Simple Parallel Algorithms for Single-Site Dynamics

The single-site dynamics are a canonical class of Markov chains for sampling from high-dimensional probability distributions, e.g. the ones represented by graphical models. We give a simple and generic parallel algorithm that can faithfully simulate single-site dynamics. When the chain asymptotically satisfies the $\ell_p$-Dobrushin's condition, specifically, when the Dobrushin's influence matrix has constantly bounded $\ell_p$-induced operator norm for an arbitrary $p\in[1,\infty]$, the parallel simulation of $N$ steps of single-site updates succeeds within $O\left({N}/{n}+\log n\right)$ depth of parallel computing using $\tilde{O}(m)$ processors, where $n$ is the number of sites and $m$ is the size of graphical model.
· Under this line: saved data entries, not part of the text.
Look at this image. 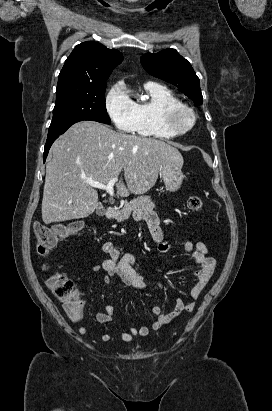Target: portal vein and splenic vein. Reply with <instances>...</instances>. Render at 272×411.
<instances>
[{
    "instance_id": "obj_1",
    "label": "portal vein and splenic vein",
    "mask_w": 272,
    "mask_h": 411,
    "mask_svg": "<svg viewBox=\"0 0 272 411\" xmlns=\"http://www.w3.org/2000/svg\"><path fill=\"white\" fill-rule=\"evenodd\" d=\"M117 181H118V178H113L107 184H102V183L93 182V181H89L88 183L94 188L105 190L111 197H113L114 196L113 187Z\"/></svg>"
}]
</instances>
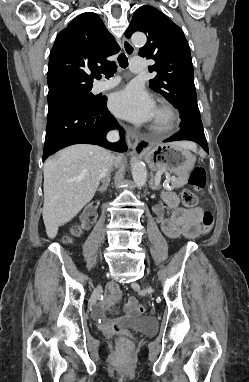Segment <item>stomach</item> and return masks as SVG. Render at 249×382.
I'll list each match as a JSON object with an SVG mask.
<instances>
[{"mask_svg":"<svg viewBox=\"0 0 249 382\" xmlns=\"http://www.w3.org/2000/svg\"><path fill=\"white\" fill-rule=\"evenodd\" d=\"M145 161L153 171L187 175L194 167L195 156L178 142L159 144L145 152Z\"/></svg>","mask_w":249,"mask_h":382,"instance_id":"stomach-1","label":"stomach"}]
</instances>
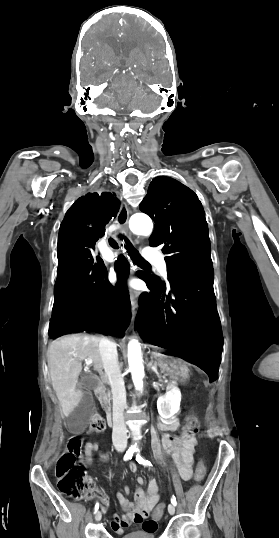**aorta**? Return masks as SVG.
Returning <instances> with one entry per match:
<instances>
[{"instance_id":"aorta-1","label":"aorta","mask_w":279,"mask_h":538,"mask_svg":"<svg viewBox=\"0 0 279 538\" xmlns=\"http://www.w3.org/2000/svg\"><path fill=\"white\" fill-rule=\"evenodd\" d=\"M131 231L138 235L149 236L153 230L152 220L144 214H134L129 221ZM142 360L141 346L136 339L128 344V363L132 373V380L137 390L143 388L145 376Z\"/></svg>"}]
</instances>
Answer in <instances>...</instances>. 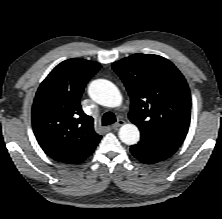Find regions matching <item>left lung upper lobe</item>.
<instances>
[{"label": "left lung upper lobe", "instance_id": "obj_1", "mask_svg": "<svg viewBox=\"0 0 222 219\" xmlns=\"http://www.w3.org/2000/svg\"><path fill=\"white\" fill-rule=\"evenodd\" d=\"M112 68L128 91V116L141 135L180 146L190 124L191 96L174 64L158 55L134 54Z\"/></svg>", "mask_w": 222, "mask_h": 219}]
</instances>
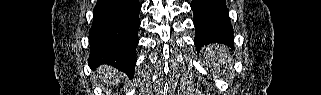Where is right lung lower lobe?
Here are the masks:
<instances>
[{
  "instance_id": "98d812e1",
  "label": "right lung lower lobe",
  "mask_w": 321,
  "mask_h": 95,
  "mask_svg": "<svg viewBox=\"0 0 321 95\" xmlns=\"http://www.w3.org/2000/svg\"><path fill=\"white\" fill-rule=\"evenodd\" d=\"M140 9L139 0H97L89 31L91 68L109 64L133 76Z\"/></svg>"
}]
</instances>
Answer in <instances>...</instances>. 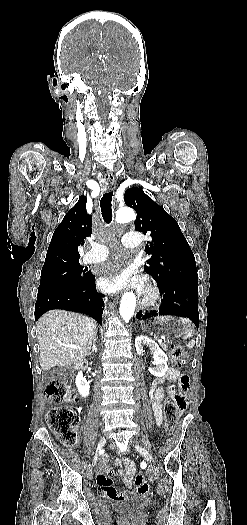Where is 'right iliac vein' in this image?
Returning <instances> with one entry per match:
<instances>
[{
	"mask_svg": "<svg viewBox=\"0 0 247 525\" xmlns=\"http://www.w3.org/2000/svg\"><path fill=\"white\" fill-rule=\"evenodd\" d=\"M105 443H106V439L103 437L100 439L99 443H98V447H97V451H100L104 446H105ZM98 463V458H97V455L94 457L93 459V462H92V466L95 467Z\"/></svg>",
	"mask_w": 247,
	"mask_h": 525,
	"instance_id": "63e3f726",
	"label": "right iliac vein"
}]
</instances>
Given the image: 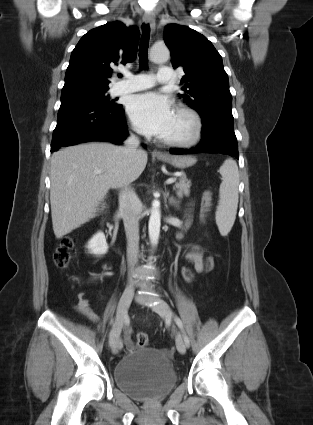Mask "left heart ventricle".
<instances>
[{"label":"left heart ventricle","instance_id":"left-heart-ventricle-1","mask_svg":"<svg viewBox=\"0 0 313 425\" xmlns=\"http://www.w3.org/2000/svg\"><path fill=\"white\" fill-rule=\"evenodd\" d=\"M192 124L189 119L183 115L174 114L172 124L163 138H182L190 134Z\"/></svg>","mask_w":313,"mask_h":425}]
</instances>
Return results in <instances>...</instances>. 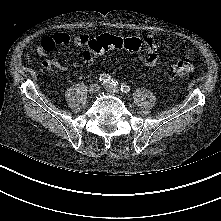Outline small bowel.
Masks as SVG:
<instances>
[{
    "label": "small bowel",
    "instance_id": "small-bowel-1",
    "mask_svg": "<svg viewBox=\"0 0 221 221\" xmlns=\"http://www.w3.org/2000/svg\"><path fill=\"white\" fill-rule=\"evenodd\" d=\"M92 39L93 37L88 34H76L73 37H70L65 33H58L43 38L41 45L37 47V53L45 58L42 62V67L46 70L57 69L59 71H65L67 65L48 57L49 52H51L57 45L68 44L70 42L76 46H87ZM143 41L145 50L143 64L147 67H153L158 62V43L151 36L145 37ZM84 54L85 52L82 56L83 62L87 65H93L94 58L91 56H84Z\"/></svg>",
    "mask_w": 221,
    "mask_h": 221
}]
</instances>
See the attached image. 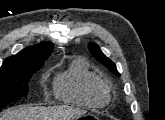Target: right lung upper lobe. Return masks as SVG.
I'll list each match as a JSON object with an SVG mask.
<instances>
[{"label":"right lung upper lobe","mask_w":165,"mask_h":120,"mask_svg":"<svg viewBox=\"0 0 165 120\" xmlns=\"http://www.w3.org/2000/svg\"><path fill=\"white\" fill-rule=\"evenodd\" d=\"M54 45L50 42L40 43L38 45L28 47L18 54L6 58L3 65H12L19 63H28L34 61H45L52 53Z\"/></svg>","instance_id":"obj_1"}]
</instances>
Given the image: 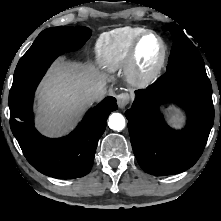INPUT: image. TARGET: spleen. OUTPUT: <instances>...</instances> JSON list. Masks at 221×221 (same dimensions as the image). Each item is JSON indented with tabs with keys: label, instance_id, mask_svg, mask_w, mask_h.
Instances as JSON below:
<instances>
[{
	"label": "spleen",
	"instance_id": "1",
	"mask_svg": "<svg viewBox=\"0 0 221 221\" xmlns=\"http://www.w3.org/2000/svg\"><path fill=\"white\" fill-rule=\"evenodd\" d=\"M179 120H180L179 117H173V118L171 119V121L174 122V123H177Z\"/></svg>",
	"mask_w": 221,
	"mask_h": 221
}]
</instances>
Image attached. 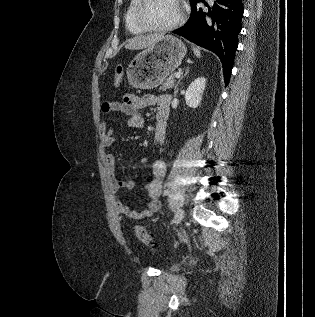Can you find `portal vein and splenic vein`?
<instances>
[{"instance_id":"portal-vein-and-splenic-vein-1","label":"portal vein and splenic vein","mask_w":315,"mask_h":317,"mask_svg":"<svg viewBox=\"0 0 315 317\" xmlns=\"http://www.w3.org/2000/svg\"><path fill=\"white\" fill-rule=\"evenodd\" d=\"M181 74H182V73L179 71V72L175 73V77H176V78H180V77H181Z\"/></svg>"}]
</instances>
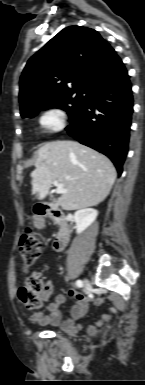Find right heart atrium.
Returning a JSON list of instances; mask_svg holds the SVG:
<instances>
[{
  "mask_svg": "<svg viewBox=\"0 0 145 385\" xmlns=\"http://www.w3.org/2000/svg\"><path fill=\"white\" fill-rule=\"evenodd\" d=\"M38 122L44 133H57L65 127L66 113L60 107H51L41 113Z\"/></svg>",
  "mask_w": 145,
  "mask_h": 385,
  "instance_id": "right-heart-atrium-1",
  "label": "right heart atrium"
}]
</instances>
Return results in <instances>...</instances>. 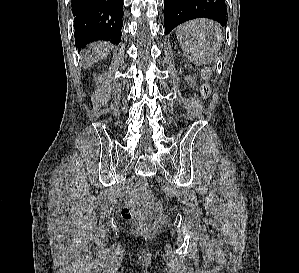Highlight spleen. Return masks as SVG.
Returning a JSON list of instances; mask_svg holds the SVG:
<instances>
[{"label": "spleen", "mask_w": 299, "mask_h": 273, "mask_svg": "<svg viewBox=\"0 0 299 273\" xmlns=\"http://www.w3.org/2000/svg\"><path fill=\"white\" fill-rule=\"evenodd\" d=\"M176 37L185 57L201 66L217 56L223 34L218 23L209 19H195L177 27Z\"/></svg>", "instance_id": "spleen-1"}]
</instances>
Since the Dobrushin's condition is almost always satisfied asymptotically by mixing chains, this parallel simulation algorithm essentially transforms single-site dynamics with optimal $O(n\log n)$ mixing time to RNC algorithms for sampling. In particular we obtain RNC samplers, for the Ising models on general graphs in the uniqueness regime, and for satisfying solutions of CNF formulas in a local lemma regime. With non-adaptive simulated annealing, these RNC samplers can be transformed routinely to RNC algorithms for approximate counting. A key step in our parallel simulation algorithm, is a so-called "universal coupling" procedure, which tries to simultaneously couple all distributions over the same sample space. We construct such a universal coupling, that for every pair of distributions the coupled probability is at least their Jaccard similarity. We also prove this is optimal in the worst case. The universal coupling and its applications are of independent interests.